Three smart cost-cutting techniques for data storage

30 May 2023

Adrian Moir, senior product management consultant & technology strategist, Quest Software

Adrian Moir, senior product management consultant & technology strategist, Quest Software

Most enterprises are adopting a cloud or multi-cloud strategy, and according to Gartner by 2025, 85% of infrastructure strategies will integrate on-premises, colocation, cloud, and edge delivery options. However, as inflation is affecting IT budgets, bringing cost increases in areas including servers, storage and professional services, companies are eager to cut costs.

Organisations are increasingly under pressure to back up and recover data quickly, accurately and within budget, and data growth in the cloud continues to make backup and recovery increasingly complex. Enterprise data is growing rapidly, with IDC predicting that the sum of the world’s data will grow to 175ZB by 2025. So, how can organisations address the natural impacts of data growth while meeting their backup and recovery demands?

1. Data deduplication

The process of data deduplication is based on finding and eliminating blocks of duplicated data. This technique can achieve significant storage savings well into the 90%+ range. Eliminating duplicated data is important because blocks of storage, whether in the cloud or on-premises, cost money. Deduplication involves examining data within files and data streams, storing only unique blocks of data that differ from anything already stored from any previous backup operations.

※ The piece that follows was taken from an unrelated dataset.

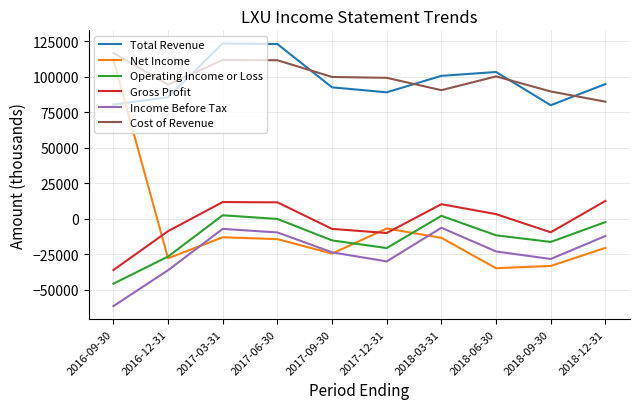

Is it true that Gross Profit equals -36300 at 2016-09-30?

True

But blocks of storage are not the only resources that are sensitive to waste from redundant data. When blocks of redundant data are needlessly sent from devices to backup servers and storage, network paths become saturated at multiple points, with no corresponding improvement in data protection. Additionally, as companies count on having their applications and data available around the clock, any performance hit from backing up is unwelcome. That is why IT admins plan for a backup window in which the impact of the backup on system performance will be minimal — usually at night. Redundant data takes up precious time in that window.

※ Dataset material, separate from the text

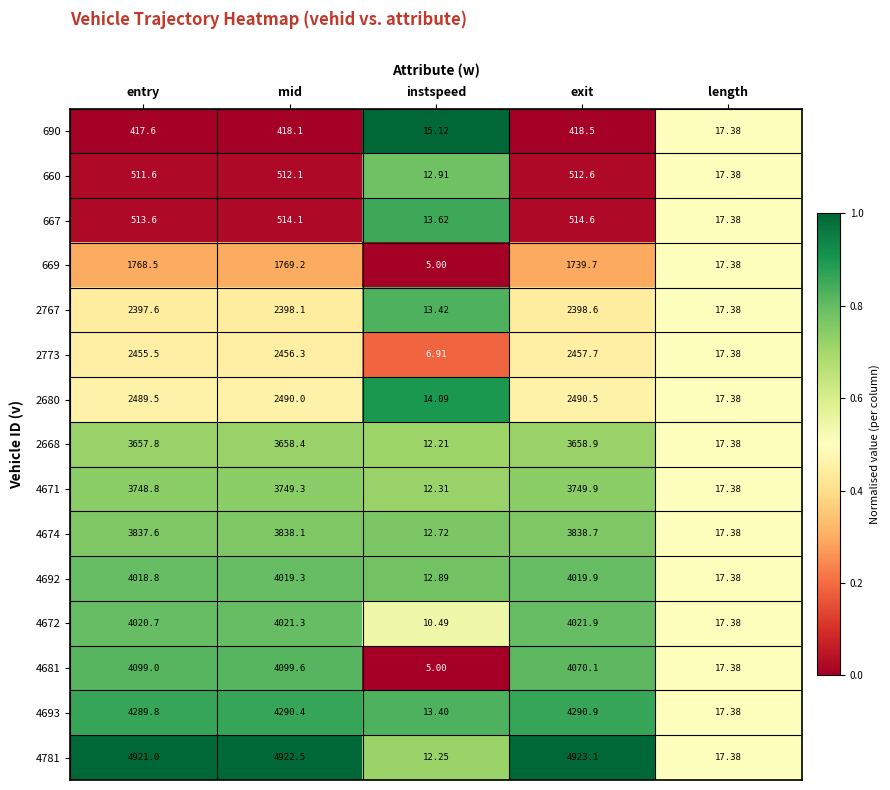

How many categories are shown in the chart?

5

While data deduplication can be processor-intensive; IT teams must consider each step in the process and decide what fits where:

  • When - backup timing
  • How - source side deduplication
  • Where - deduplication target deployment options


2. Data compression

Data compression is all about compressing the stored data blocks, importantly after any deduplication has occurred. This will significantly reduce the amount of data when sending it for example to the cloud. This reduces the amount of data moving between primary locations and cloud storage. Due to the processor-intensive nature involved, these technologies are often kept away from production workloads and performed on the data during backup when it is directed at a deduplication entity. To ensure efficiency, the deduplication solution must apply compression in an orderly fashion such that it does not impact on the initial backup, we don’t want to further impact the backup window.

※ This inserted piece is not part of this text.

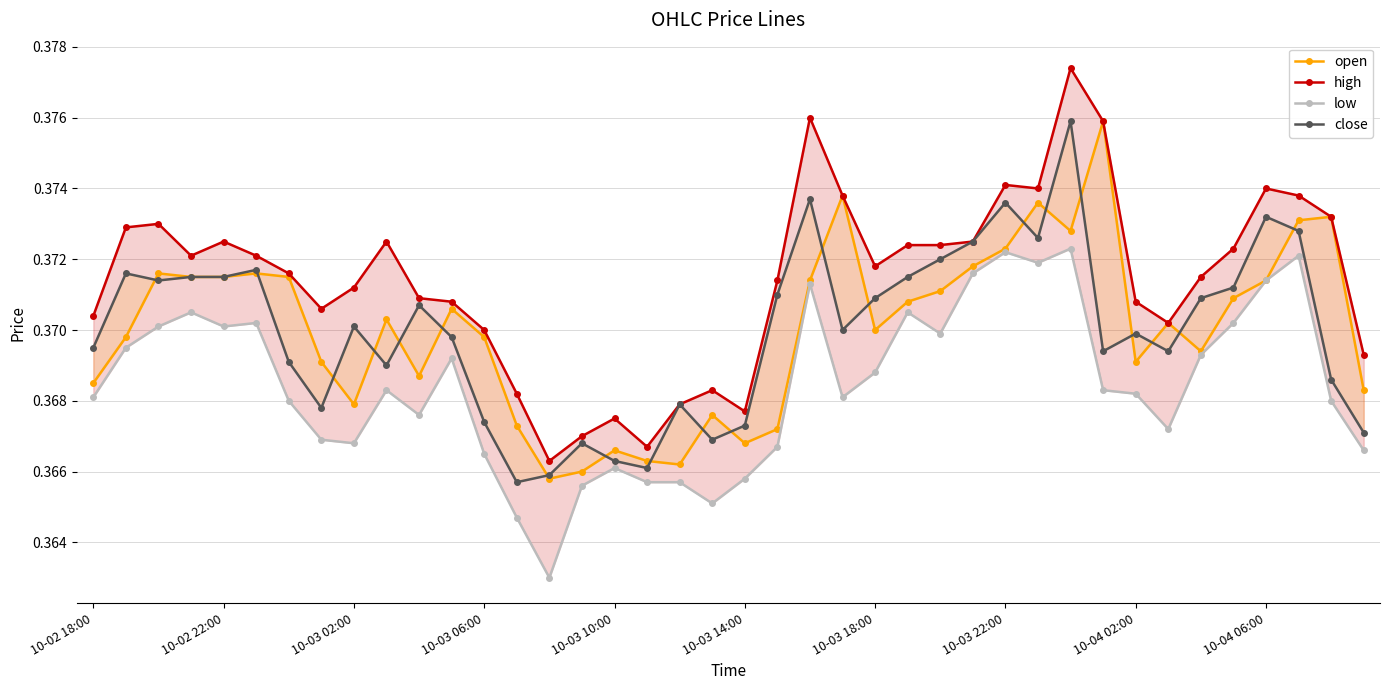

True or false: open has a value of 0.4 at 11.

True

The very nature of compression being processor-intensive should raise the question of whether you should compress at all. The short answer is yes, with the caveat that you want the benefit of compression if it is not slowing down your backup and recovery.

Deduplication and compression have the same goal: to reduce the quantity of backup data stored.

Deduplication uses algorithms to identify data that matches already stored data. If the algorithms find duplicated data, they replace it with a pointer to the already stored data. Then, they send only the unique data to be stored. Data compression algorithms, on the other hand, do not take already stored data into account. They ingest a specified file or set of files and compact them by replacing any repeated sequences with tokens and removing unneeded fillers and spaces in the data.

3. Storage tiering

Data deduplication and data compression are great for both on-premises and cloud sources and targets. Cloud storage, however, has another option you can take advantage of to reduce costs: storage tiering. Cloud storage providers offer multiple tiers of storage, usually sacrificing performance and speed of access for cost, with ‘colder’ tiers being less costly per GB but much slower. When it comes to storage tiering, the best way to optimise backup costs in the cloud is with an automated, policy-based approach. This will help you move retained backups over time to colder tiers of storage, reducing costs. To maximise the benefits of tiered storage, data should be moved between tiers based on an established policy determined by you. For example, six-month-old backups do not need to stay in more costly cloud storage.

Using all three data optimisation strategies to achieve the best results

If you are looking to dramatically reduce storage costs and accelerate backup and recovery, implementing all three data optimisation methods is the best approach. The trick is to find a strategy that seamlessly works with the existing backup solution to handle the compression, deduplication, and storage management. This approach will ensure the backup and recovery efforts are as efficient and accurate as possible. Investing in a third-party strategy will prevent the IT teams from having to add overhead to the backup solution, and it will quickly pay off, as you watch your storage costs decline.